期刊
CHEMMEDCHEM
卷 8, 期 12, 页码 2026-2035出版社
WILEY-V C H VERLAG GMBH
DOI: 10.1002/cmdc.201300291
关键词
antitumor agents; breast cancer; collateral sensitivity; multidrug resistance; sigma receptors
With the aim of contributing to the development of novel antitumor agents, high-affinity sigma(2) receptor agonists were developed, with 6,7-dimethoxy-2-[4-[1-(4-fluorophenyl)-1H-indol-3-yl]butyl]-1,2,3,4-tetrahydroisoquinoline (15) and 9-[4-(6,7-dimethoxy-1,2,3,4-tetrahydroisoquinolin-2-yl)butyl]-9H-carbazole (25) showing exceptional selectivity for the sigma(2) subtype. Most of the compounds displayed notable antiproliferative activity in human MCF7 breast adenocarcinoma cells, with similar activity in the corresponding doxorubicin-resistant MCF7adr cell line. Surprisingly, a few compounds, including 25, displayed enhanced activity in MCF7adr cells over parent cells, recalling the phenomenon of collateral sensitivity, which is under study for the treatment of drug-resistant tumors.
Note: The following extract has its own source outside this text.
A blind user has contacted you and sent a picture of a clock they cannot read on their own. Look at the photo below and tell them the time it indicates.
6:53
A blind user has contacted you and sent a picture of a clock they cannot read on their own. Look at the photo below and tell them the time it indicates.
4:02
All of the compounds showed interaction with P-glycoprotein (P-gp), and 15 and 25, with the greatest activity, were able to revert P-gp-mediated resistance and reestablish the antitumor effect of doxorubicin in MCF7adr cells. We therefore identified a series of sigma(2) receptor agonists endowed with intriguing antitumor properties; these compounds deserve further investigation for the development of alternate strategies against multidrug- resistant cancers.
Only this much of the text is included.